Small commits allow for big wins.
Something that I have been using a lot lately is GIT's cherry-pick command. I find the command very useful, and it saves me bunches of time. Here is a quick lesson on what it does and an example use case.
What is GIT cherry-pick? man page
Git cherry-pick allows you to merge a single commit from one branch into another. To use the cherry-pick command follow these steps:
- Check out the branch into which you want to merge the commit. (E.g.: git checkout master)
- Identify the commit hash through your favorite method. You can use git log, a GUI tool such as sourcetree or tower, or if you use GitHub or BitBucket you can use their interface. In SWS we use GitHub, so I tend to use that method often. With GitHub you can find the commit hash on the commit list page or on the individual commit page itself. See the screenshots below.

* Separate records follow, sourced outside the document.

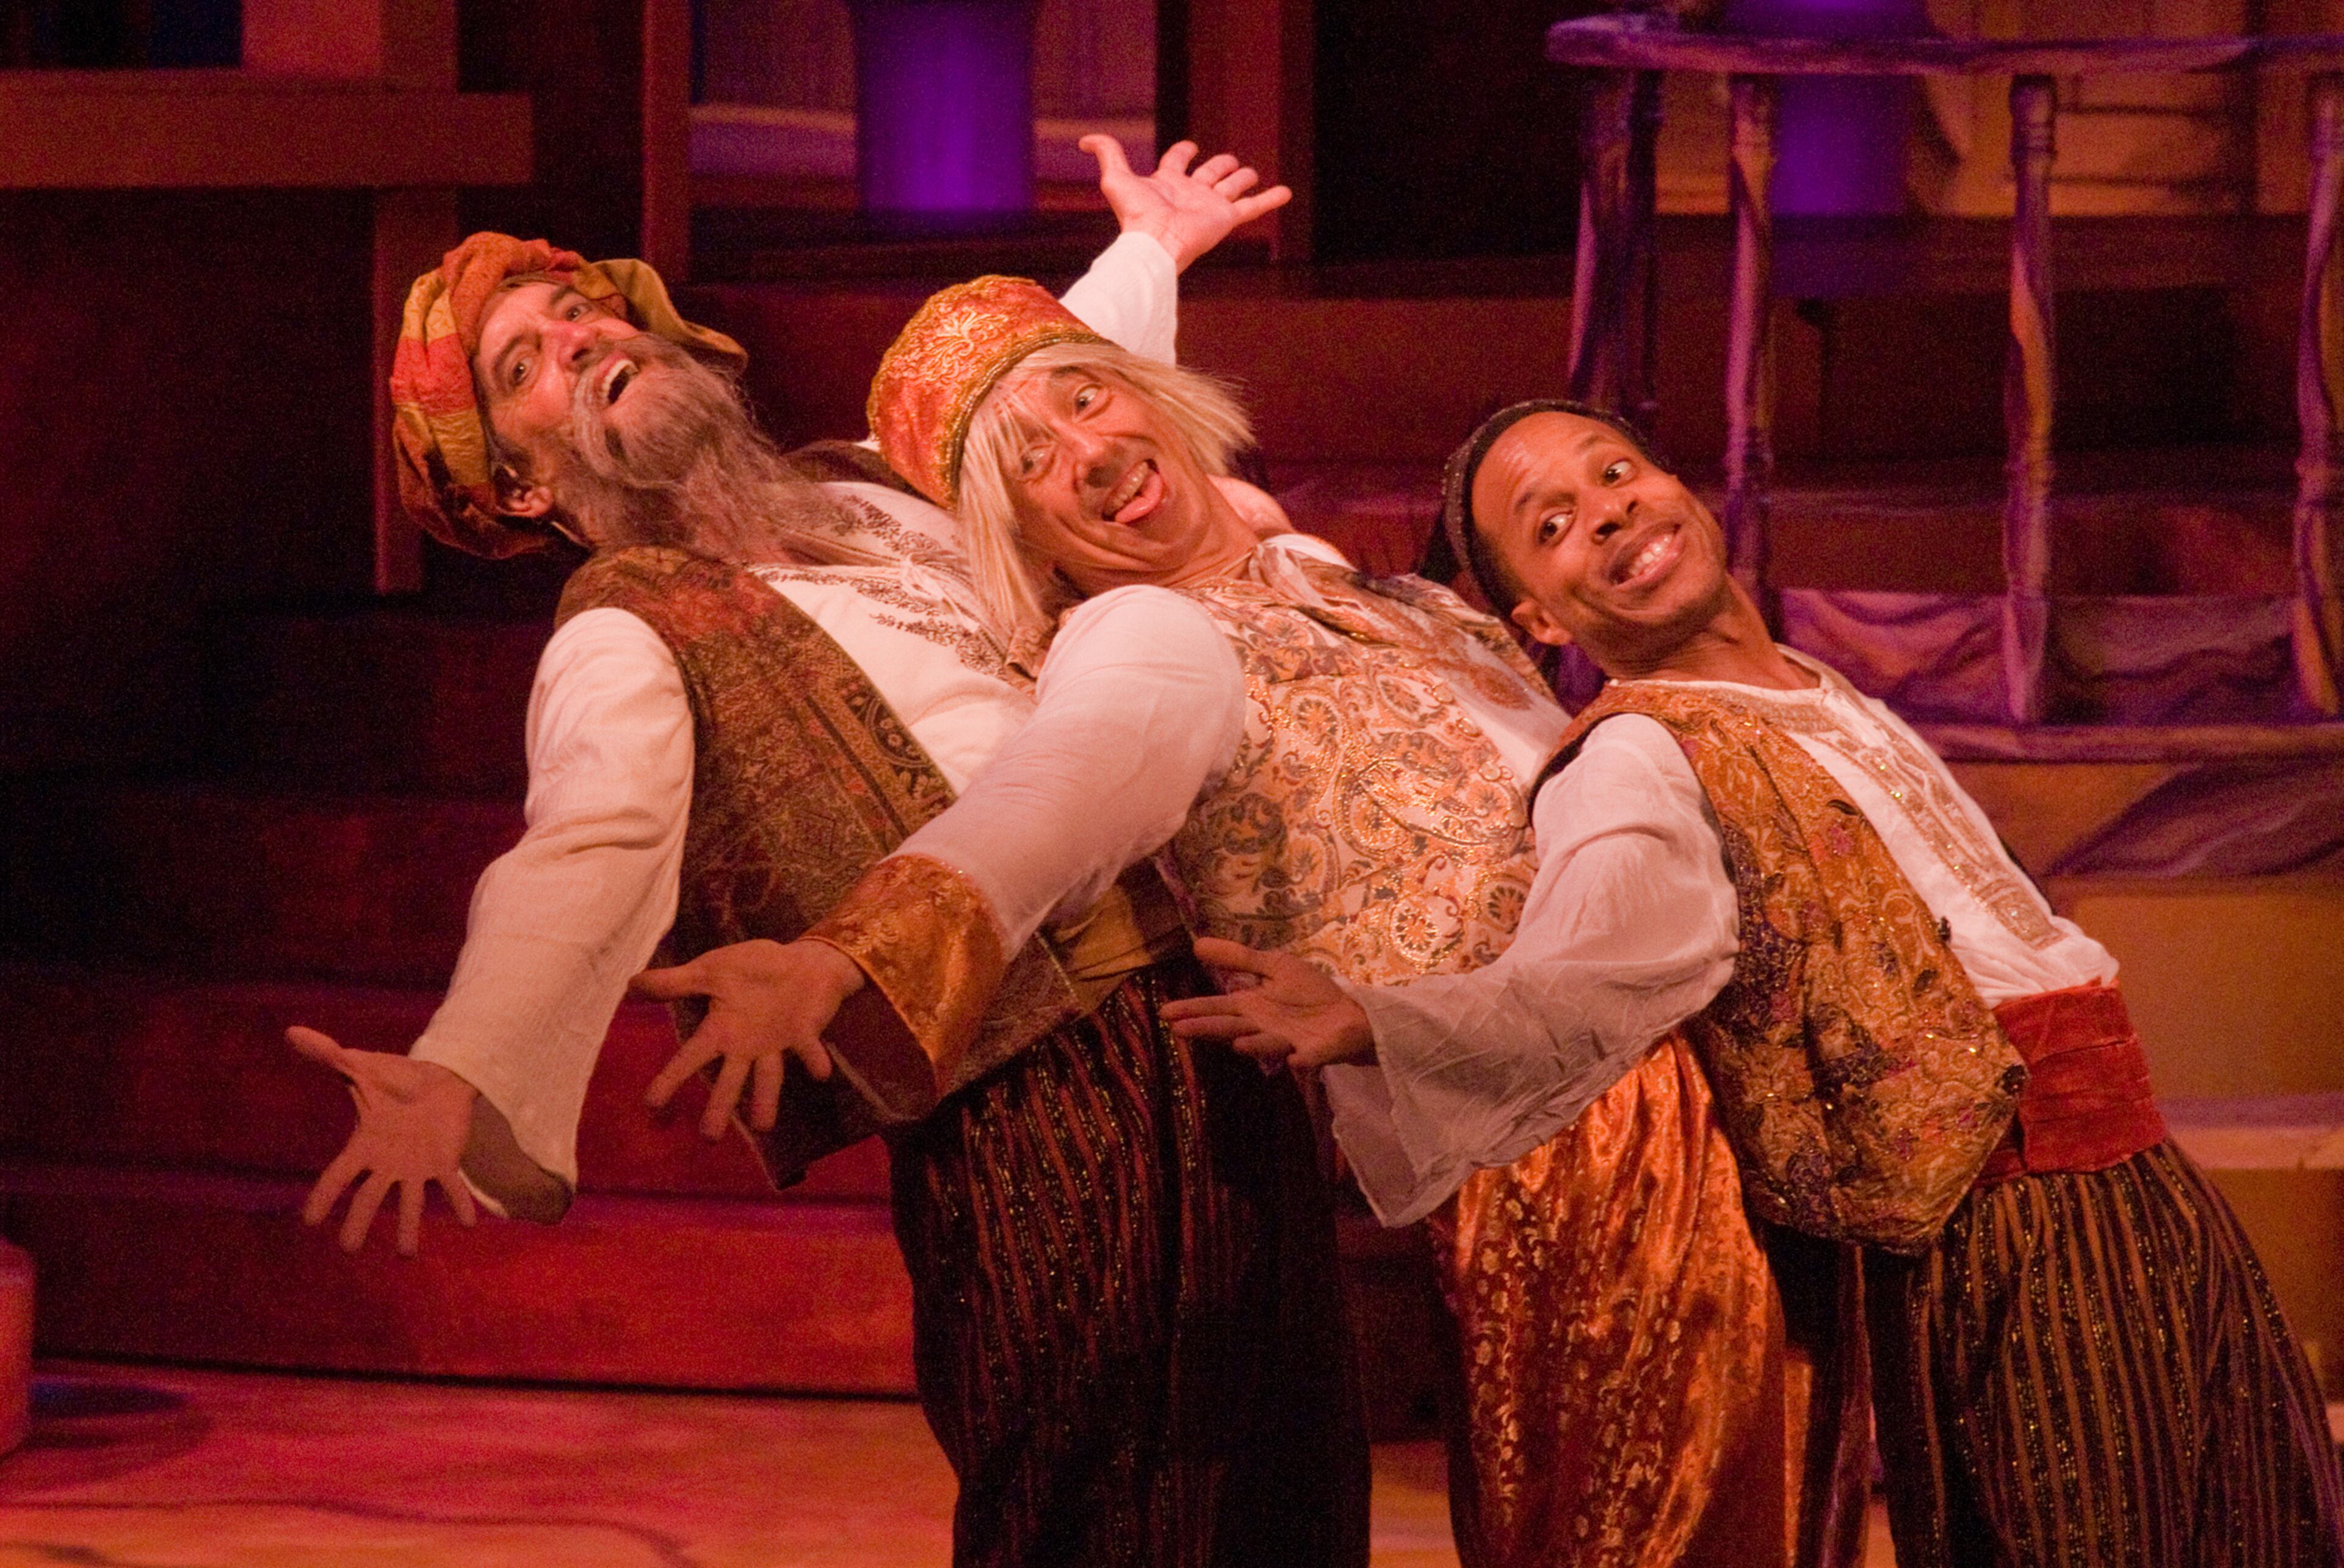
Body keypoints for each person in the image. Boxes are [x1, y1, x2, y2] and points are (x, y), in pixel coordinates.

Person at [289, 139, 1372, 1568]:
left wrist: (1152, 252)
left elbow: (1025, 402)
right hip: (1017, 1082)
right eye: (524, 370)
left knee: (1287, 1482)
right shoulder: (629, 622)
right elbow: (588, 843)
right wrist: (468, 1057)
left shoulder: (861, 493)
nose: (578, 341)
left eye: (579, 313)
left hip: (1215, 1024)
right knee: (1090, 1500)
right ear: (520, 488)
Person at [649, 294, 1864, 1567]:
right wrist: (846, 955)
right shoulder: (1139, 635)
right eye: (1029, 464)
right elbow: (1050, 797)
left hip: (1734, 1076)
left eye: (1084, 398)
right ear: (1022, 541)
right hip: (1575, 1140)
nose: (1089, 450)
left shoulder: (1343, 579)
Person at [1166, 398, 2344, 1568]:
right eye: (1554, 523)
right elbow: (1581, 978)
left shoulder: (1825, 687)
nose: (1611, 511)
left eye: (1616, 471)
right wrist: (1376, 1016)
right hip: (2003, 1220)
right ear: (1535, 611)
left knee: (2263, 1519)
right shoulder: (1634, 756)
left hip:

- Pick'em! eg: git cherry-pick 9638d99c89a92350ad2f205f47af24b81ac39a64
- If there is a merge conflict you will have to resolve that with your favorite merge tool, but otherwise you have now successfully pulled in the work from the other branch.
Why would I use this?
That is a good question. Why would you cherry-pick instead of just merging one branch into the other? The short answer is that you cherry-pick when a full branch merge is not possible due to incompatible versions or simply because you do not want everything in the other branch.
A common use case for Drupal module maintainers is when a security vulnerability has been identified and fixed in a Drupal version number and has to be applied to others. For example, if a security fix has been found in the Drupal 6 version of the stanford_events module, then that fix may apply to the Drupal 7 version. Instead of having the developer apply the change manually to the Drupal 7 version that developer can use Git cherry-pick for commit and carry on.